平均重合度が約2400、ケン化度が99.9モル%以上、可塑剤(グリセリン)含有量がポリビニルアルコールフィルムを構成するポリビニルアルコール100重量部に対して10.1重量部、指標αが0.741、平均膜厚が20.1μm、最大膜厚と最小膜厚との差が平均膜厚の8%であり、長さが5000mのポリビニルアルコールフィルム(PVAフィルム)を、表面温度が105℃の熱ロールを用いて乾式で4.1倍に一軸延伸した。引き続き、緊張状態に保ったまま、30℃の純水に滞留時間1分で浸漬した後、ヨウ素/ヨウ化カリウム/水の重量比が0.1/5/100で28℃の水溶液に滞留時間60秒で浸漬した。その後、ヨウ化カリウム/ホウ酸/水の重量比が10.5/7.5/100で64℃の水溶液に滞留時間300秒で浸漬した。引き続き10℃の純水で5秒間洗浄した後、400Nの張力で保持した状態で、40℃で75秒、次いで70℃で30秒乾燥し、ヨウ素が吸着配向された偏光フィルムを連続的に製造したところ、フィルムの破断頻度は0.1回/kmと低頻度であり、安定的に偏光フィルムを製造することができた。一軸延伸後の延伸ポリビニルアルコールフィルムの指標βは0.601であった。また、得られた偏光フィルムの平均膜厚は7.2μmであった。PVAフィルムの可塑剤含有量、指標α、平均膜厚、最大膜厚と最小膜厚との差、膜厚バラツキ、長さ、熱ロールの表面温度、得られた偏光フィルムの平均膜厚、指標β、及び破断頻度を表3にまとめた。
表3に記載の可塑剤含有量、指標α、平均膜厚、最大膜厚と最小膜厚との差、膜厚バラツキ、及び長さを有するPVAフィルムを表3に記載の表面温度を有する熱ロールを用いて一軸延伸したこと以外は実施例8と同様にして連続的に偏光フィルムを製造した。得られた偏光フィルムの平均膜厚、指標β及び破断頻度を表3に示す。
Claims (5)
- 長さ1000m以上のポリビニルアルコール系樹脂フィルムに対して少なくとも延伸処理、染色処理、及び架橋処理を施して偏光フィルムを製造する方法であって、
前記ポリビニルアルコール系樹脂フィルムは、ATR−IR法による赤外分光スペクトルから下記式(1):
指標α=(A1043−A1160)/(A1093−A1160) (1)
[式中、A1043、A1160及びA1093はそれぞれ、波数1043、1160及び1093cm-1における吸光度である。]

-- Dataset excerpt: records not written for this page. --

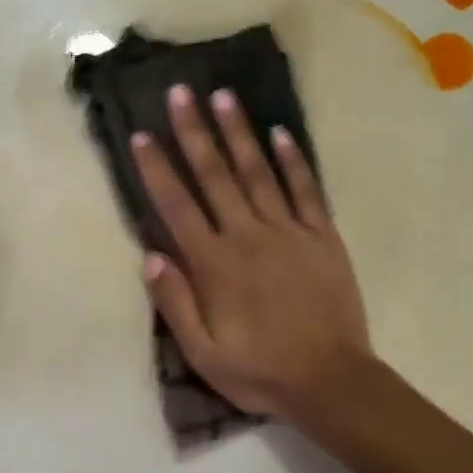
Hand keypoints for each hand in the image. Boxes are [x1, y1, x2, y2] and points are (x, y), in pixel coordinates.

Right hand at [131, 85, 372, 420]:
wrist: (331, 380)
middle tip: (180, 92)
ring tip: (224, 96)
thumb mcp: (203, 353)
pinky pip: (306, 190)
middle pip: (215, 176)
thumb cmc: (260, 371)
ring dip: (239, 133)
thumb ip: (175, 304)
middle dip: (194, 132)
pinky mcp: (322, 237)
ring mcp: (289, 232)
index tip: (141, 135)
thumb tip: (150, 256)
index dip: (156, 169)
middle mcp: (248, 236)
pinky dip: (293, 160)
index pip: (177, 206)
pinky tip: (281, 133)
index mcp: (214, 265)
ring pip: (258, 172)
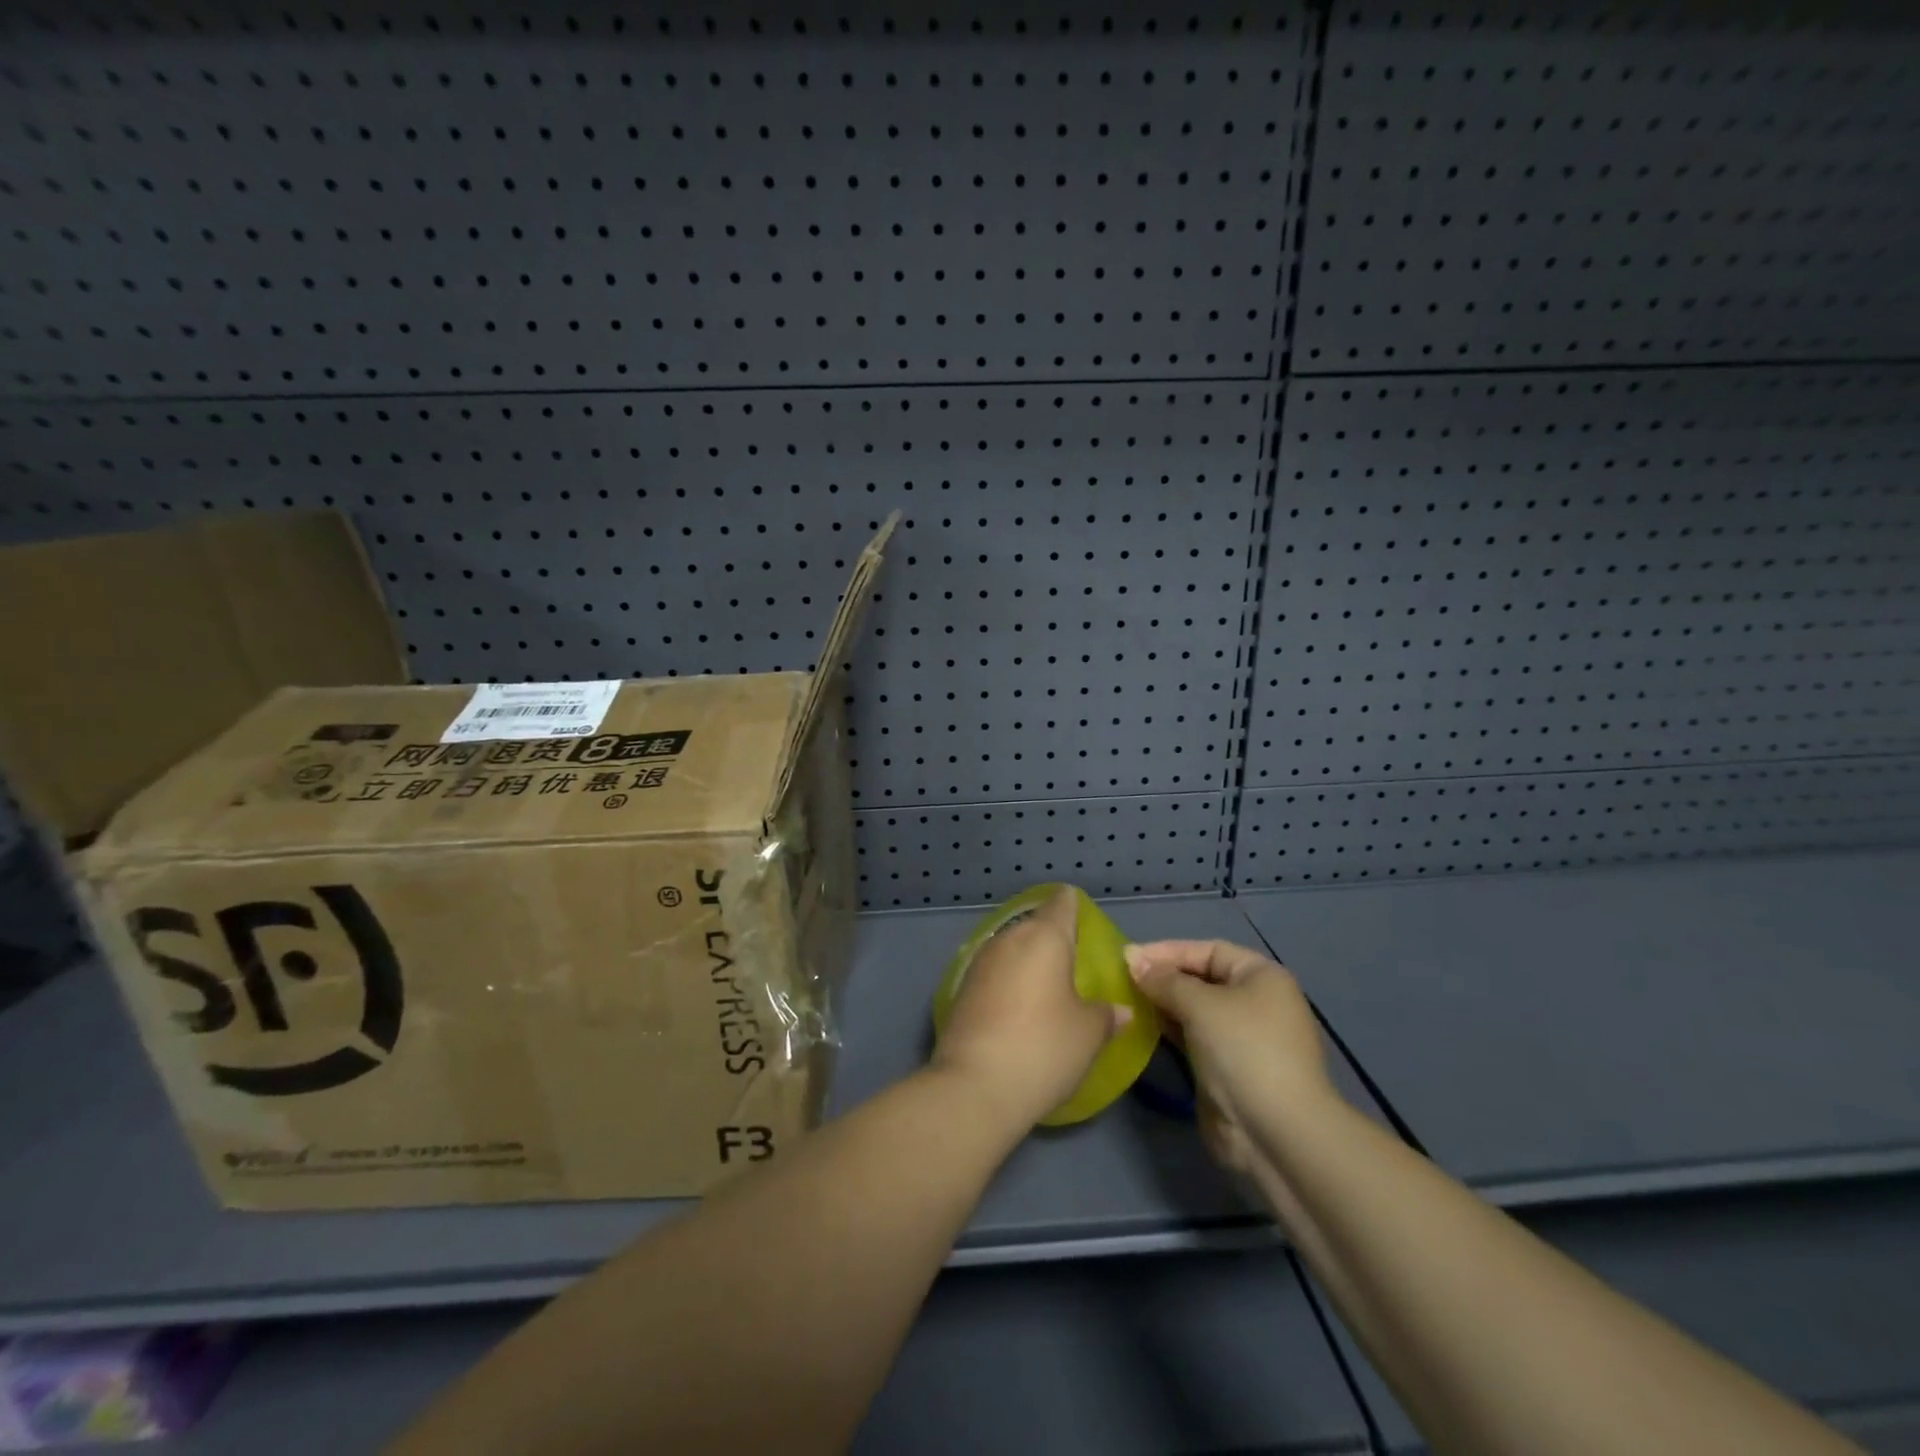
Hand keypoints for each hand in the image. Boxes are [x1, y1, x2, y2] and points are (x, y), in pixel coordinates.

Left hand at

で求められる指標αが0.73以上である、方法。 - 前記延伸処理前において前記ポリビニルアルコール系樹脂フィルムの平均膜厚が10〜60μmである、請求項1に記載の方法。
- 前記延伸処理前において前記ポリビニルアルコール系樹脂フィルムの幅方向における最大膜厚と最小膜厚との差が平均膜厚の10%以下である、請求項1又は2に記載の方法。
- 前記延伸処理における延伸倍率が3.5倍以上である、請求項1〜3のいずれか1項に記載の方法。
- 前記延伸処理を施した後の延伸ポリビニルアルコール系樹脂フィルムは、ATR−IR法による赤外分光スペクトルから下記式(2):
指標β=(A1143−A1160)/(A1093−A1160) (2)
[式中、A1143、A1160及びA1093はそれぞれ、波数1143、1160及び1093cm-1における吸光度である。]
で求められる指標βが下記式(3):
β≧(0.78/前記延伸処理前の平均膜厚)+0.56 (3)
を満たす、請求項1〜4のいずれか1項に記載の方法。